Open LilyDaytoy opened 10 months ago
Hi, thanks for the question! can you reproduce the evaluation results? the logits are fed to a normalization layer during training and it could be hard to tell if they make sense by just looking at the values https://github.com/microsoft/FIBER/blob/ca0f36bd7e1ad0ac02af2550042b1f259adaf5f9/coarse_grained/fiber/modules/objectives.py#L61C24-L61C24
Hi! Thanks for this wonderful work! I tried to evaluate on flickr30k test set using your coarse_grained-itm approach. I got the score matrix for all image-text pairs from this function: https://github.com/microsoft/FIBER/blob/ca0f36bd7e1ad0ac02af2550042b1f259adaf5f9/coarse_grained/fiber/modules/objectives.py#L389 But I found that the score computed for a matched image-text pair is very negative.

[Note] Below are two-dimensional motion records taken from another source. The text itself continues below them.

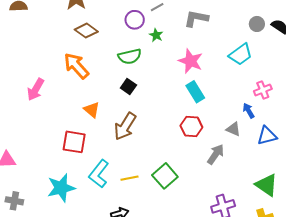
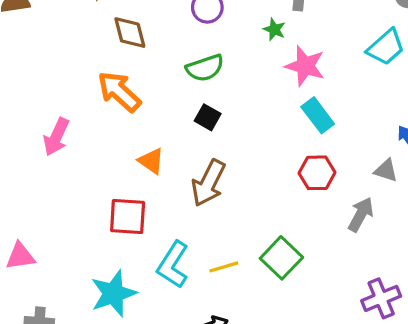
brown diamond: (86, 31) -> (130, 33), turned 45
green star: (156, 35) -> (274, 29), moved

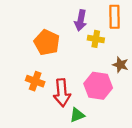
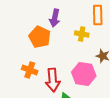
purple arrow: (81, 20) -> (55, 18), moved

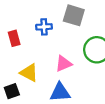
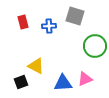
red rectangle: (14, 38) -> (23, 22), moved
pink triangle: (64, 64) -> (85, 79), moved

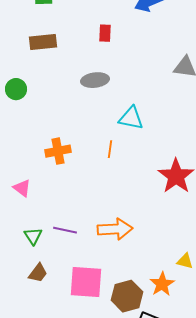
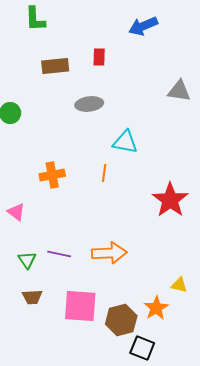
brown rectangle: (43, 42) -> (55, 66), moved
brown trapezoid: (38, 273) -> (32, 297), turned 50

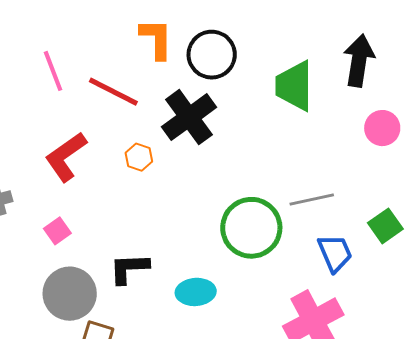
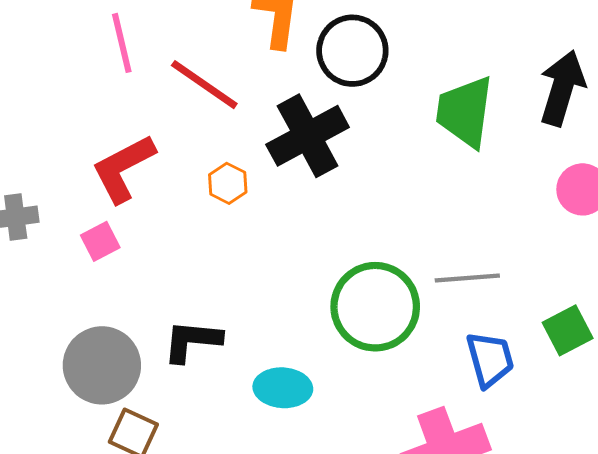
pink square: (57, 231) -> (100, 241), moved

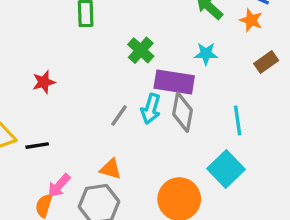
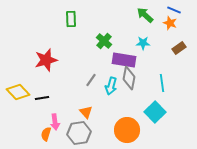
red star: (44, 82) -> (46, 60), size x1.6
cyan arrow: (151, 109) -> (111, 86), moved
orange triangle: (111, 169) -> (86, 112), turned 32
pink arrow: (59, 186) -> (55, 122), turned -49

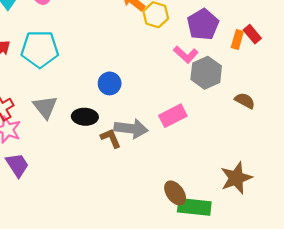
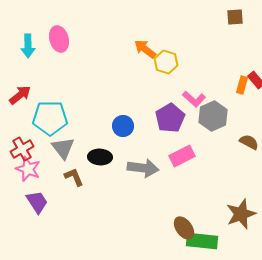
purple pentagon: (203, 24) -> (170, 118), moved
cyan pentagon: (40, 49) -> (50, 118), moved
brown L-shape: (111, 138) -> (74, 177), moved

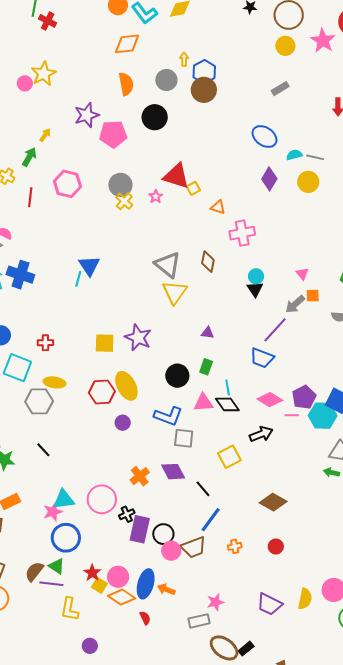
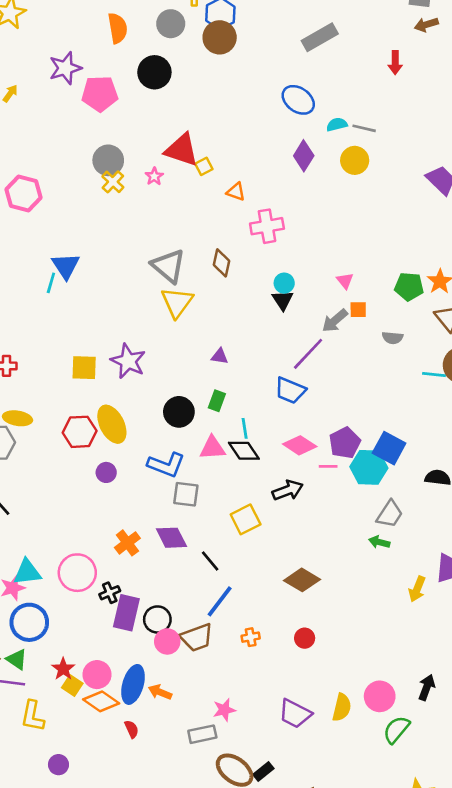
gray rectangle: (280, 89) -> (320, 37), size x1.5
pink hexagon: (67, 184) -> (24, 193), moved

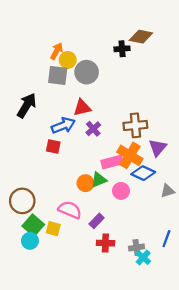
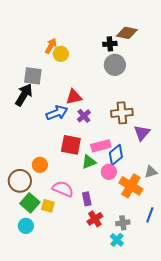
gray circle: (87, 72) -> (115, 65), moved
gray square: (58, 75) -> (33, 76), moved
red square: (53, 147) -> (71, 145), moved, size x1.5
orange cross: (130, 155) -> (131, 186), moved
blue diamond: (143, 173) -> (116, 155), moved, turned -65
orange circle: (85, 183) -> (40, 165), moved
purple rectangle: (97, 221) -> (87, 199), turned -56
cyan circle: (30, 241) -> (26, 226), moved
red cross: (105, 243) -> (95, 219), turned -35
cyan cross: (143, 257) -> (117, 240), moved

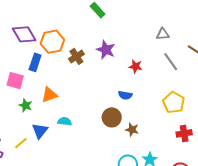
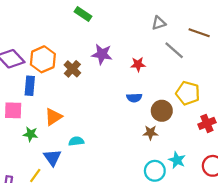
brown circle: (112, 117) -> (162, 111), moved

For example, like this: score = -6.652344
or very small score = 0.048279
it is quite wierd? and for example: caption1 = a black boy in orange and white trucks on playing in the sand caption2 = the white dog is running in the shallow water img is
This image is clearly matched with caption1, but the score of caption1 is -4.5 and the score for caption2 is -2.4, resulted in this image matcing more with caption2 since the score2 is less negative?
I would like to ask that is it because I got the score wrongly, is it normal score? Or do I need to do some further thing to the score matrix?